Try it:
One part of the entries below is wanted: the lines from the one containing "right ear: (47, 251)" through the one containing "right ankle: (221, 517)". Write those out exactly and nothing else.

#####

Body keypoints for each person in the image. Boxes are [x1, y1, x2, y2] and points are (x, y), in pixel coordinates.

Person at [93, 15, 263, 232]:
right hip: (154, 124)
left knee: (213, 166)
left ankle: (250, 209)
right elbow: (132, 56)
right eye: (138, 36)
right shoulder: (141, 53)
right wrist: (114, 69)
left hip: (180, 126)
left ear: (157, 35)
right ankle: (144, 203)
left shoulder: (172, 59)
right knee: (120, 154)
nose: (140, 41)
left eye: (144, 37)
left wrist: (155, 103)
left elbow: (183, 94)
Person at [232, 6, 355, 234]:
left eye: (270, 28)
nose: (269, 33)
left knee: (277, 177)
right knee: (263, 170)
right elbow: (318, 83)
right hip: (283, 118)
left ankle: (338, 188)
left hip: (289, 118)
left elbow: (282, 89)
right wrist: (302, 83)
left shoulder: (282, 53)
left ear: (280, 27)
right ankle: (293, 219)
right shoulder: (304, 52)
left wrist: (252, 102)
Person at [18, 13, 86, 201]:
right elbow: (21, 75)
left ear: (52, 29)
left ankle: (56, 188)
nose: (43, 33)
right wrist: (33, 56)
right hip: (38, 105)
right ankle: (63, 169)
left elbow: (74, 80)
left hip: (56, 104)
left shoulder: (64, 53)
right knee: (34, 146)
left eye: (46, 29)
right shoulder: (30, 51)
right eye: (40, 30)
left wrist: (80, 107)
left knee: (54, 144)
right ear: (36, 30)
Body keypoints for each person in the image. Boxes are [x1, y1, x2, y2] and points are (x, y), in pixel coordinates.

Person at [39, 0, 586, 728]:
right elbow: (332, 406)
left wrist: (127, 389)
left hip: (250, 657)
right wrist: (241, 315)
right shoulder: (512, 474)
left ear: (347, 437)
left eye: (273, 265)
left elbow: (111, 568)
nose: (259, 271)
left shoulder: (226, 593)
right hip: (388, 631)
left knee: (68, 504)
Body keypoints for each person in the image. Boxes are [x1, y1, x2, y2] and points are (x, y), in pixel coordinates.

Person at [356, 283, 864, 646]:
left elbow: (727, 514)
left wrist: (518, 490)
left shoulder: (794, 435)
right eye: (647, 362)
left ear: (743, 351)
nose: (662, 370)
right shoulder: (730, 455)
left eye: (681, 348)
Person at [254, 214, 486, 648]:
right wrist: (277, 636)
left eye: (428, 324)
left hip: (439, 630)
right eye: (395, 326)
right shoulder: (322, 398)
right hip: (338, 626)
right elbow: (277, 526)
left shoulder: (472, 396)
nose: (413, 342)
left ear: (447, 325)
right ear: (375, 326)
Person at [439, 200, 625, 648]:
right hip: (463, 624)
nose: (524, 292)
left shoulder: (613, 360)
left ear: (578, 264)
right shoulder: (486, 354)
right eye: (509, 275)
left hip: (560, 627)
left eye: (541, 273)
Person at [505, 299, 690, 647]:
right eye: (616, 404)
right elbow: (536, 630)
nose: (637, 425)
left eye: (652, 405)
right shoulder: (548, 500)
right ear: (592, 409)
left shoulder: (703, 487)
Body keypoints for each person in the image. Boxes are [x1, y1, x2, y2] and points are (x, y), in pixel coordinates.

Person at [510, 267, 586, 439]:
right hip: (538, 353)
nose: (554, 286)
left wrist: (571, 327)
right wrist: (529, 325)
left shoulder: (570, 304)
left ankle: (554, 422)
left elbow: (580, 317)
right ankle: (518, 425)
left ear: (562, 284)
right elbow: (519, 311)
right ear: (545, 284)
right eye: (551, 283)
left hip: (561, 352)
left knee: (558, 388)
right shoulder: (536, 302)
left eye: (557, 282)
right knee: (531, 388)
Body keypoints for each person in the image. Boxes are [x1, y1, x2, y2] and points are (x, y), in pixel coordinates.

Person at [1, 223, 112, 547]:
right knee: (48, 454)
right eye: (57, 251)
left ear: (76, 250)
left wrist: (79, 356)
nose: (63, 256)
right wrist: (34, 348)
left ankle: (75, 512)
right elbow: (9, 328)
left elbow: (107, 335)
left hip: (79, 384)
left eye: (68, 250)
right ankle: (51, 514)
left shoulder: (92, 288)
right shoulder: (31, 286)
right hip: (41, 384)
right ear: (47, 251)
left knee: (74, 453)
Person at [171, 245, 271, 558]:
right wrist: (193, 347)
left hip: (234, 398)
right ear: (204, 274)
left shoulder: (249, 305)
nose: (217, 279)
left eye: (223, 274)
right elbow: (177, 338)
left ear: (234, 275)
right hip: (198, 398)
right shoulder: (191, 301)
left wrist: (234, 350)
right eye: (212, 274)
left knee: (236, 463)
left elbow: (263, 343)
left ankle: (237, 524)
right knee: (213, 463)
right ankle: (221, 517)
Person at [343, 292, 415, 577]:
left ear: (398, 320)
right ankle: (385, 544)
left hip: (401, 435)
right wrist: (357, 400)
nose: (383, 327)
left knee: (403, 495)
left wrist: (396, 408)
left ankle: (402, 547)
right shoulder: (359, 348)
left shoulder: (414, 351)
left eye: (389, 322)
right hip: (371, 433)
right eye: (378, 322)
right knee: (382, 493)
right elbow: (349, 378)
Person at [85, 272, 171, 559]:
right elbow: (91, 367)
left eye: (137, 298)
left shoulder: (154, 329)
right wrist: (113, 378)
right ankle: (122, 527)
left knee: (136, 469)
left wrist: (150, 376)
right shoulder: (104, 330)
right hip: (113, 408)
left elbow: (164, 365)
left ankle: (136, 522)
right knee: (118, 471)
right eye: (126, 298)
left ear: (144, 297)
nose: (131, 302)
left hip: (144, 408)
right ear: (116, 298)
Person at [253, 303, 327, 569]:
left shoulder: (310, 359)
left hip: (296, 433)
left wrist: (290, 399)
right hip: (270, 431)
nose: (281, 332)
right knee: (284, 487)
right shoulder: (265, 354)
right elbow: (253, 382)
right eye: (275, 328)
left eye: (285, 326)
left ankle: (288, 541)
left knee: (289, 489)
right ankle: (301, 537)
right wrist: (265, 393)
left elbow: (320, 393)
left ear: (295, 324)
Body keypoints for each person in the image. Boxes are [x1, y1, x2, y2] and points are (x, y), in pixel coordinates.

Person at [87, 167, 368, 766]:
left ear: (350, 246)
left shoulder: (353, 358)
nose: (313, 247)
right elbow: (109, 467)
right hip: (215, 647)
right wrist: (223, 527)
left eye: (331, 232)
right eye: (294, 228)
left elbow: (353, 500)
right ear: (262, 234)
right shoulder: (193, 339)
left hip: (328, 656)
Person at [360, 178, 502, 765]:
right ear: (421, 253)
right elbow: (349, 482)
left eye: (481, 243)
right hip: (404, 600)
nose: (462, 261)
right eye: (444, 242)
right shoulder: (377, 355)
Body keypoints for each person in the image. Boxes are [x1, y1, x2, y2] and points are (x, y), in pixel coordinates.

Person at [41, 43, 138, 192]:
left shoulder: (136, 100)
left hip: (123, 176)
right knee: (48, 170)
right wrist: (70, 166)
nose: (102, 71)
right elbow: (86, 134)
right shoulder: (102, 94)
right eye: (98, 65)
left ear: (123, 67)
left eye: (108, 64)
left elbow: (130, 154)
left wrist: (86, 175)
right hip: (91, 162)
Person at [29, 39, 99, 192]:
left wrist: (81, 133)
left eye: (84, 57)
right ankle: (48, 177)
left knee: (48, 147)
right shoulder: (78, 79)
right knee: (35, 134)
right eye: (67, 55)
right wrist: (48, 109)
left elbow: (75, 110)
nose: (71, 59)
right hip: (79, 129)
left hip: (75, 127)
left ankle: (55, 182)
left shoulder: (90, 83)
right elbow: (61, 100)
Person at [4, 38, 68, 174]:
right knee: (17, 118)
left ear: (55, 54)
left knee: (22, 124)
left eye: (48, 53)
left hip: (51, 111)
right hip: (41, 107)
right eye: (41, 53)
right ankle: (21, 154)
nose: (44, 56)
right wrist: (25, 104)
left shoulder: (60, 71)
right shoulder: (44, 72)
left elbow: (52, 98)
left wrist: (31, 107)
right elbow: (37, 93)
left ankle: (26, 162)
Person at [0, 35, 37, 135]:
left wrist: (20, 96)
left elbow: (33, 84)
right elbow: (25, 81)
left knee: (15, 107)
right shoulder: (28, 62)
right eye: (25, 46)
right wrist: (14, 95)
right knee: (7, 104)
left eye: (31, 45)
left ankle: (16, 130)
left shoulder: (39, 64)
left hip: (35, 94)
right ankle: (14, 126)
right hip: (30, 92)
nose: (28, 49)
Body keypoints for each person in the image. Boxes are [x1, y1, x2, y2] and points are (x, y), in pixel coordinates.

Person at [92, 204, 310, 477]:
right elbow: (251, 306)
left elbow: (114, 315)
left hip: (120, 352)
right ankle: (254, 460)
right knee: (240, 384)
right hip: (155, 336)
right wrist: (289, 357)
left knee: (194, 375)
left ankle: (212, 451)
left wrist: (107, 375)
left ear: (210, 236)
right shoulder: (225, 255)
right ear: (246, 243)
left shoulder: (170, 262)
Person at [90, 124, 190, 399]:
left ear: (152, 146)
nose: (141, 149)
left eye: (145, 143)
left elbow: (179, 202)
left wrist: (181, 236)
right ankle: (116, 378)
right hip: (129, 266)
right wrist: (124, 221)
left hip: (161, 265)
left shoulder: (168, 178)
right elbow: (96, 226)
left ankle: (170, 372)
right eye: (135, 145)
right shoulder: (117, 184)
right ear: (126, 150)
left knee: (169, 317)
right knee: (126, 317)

#####

Task result:
right ear: (47, 251)
left knee: (74, 453)
Person at [171, 245, 271, 558]:
right wrist: (193, 347)
left hip: (234, 398)
right ear: (204, 274)
left shoulder: (249, 305)
nose: (217, 279)
left eye: (223, 274)
right elbow: (177, 338)
left ear: (234, 275)
right hip: (198, 398)
right shoulder: (191, 301)
left wrist: (234, 350)
right eye: (212, 274)
left knee: (236, 463)
left elbow: (263, 343)
left ankle: (237, 524)
right knee: (213, 463)
right ankle: (221, 517)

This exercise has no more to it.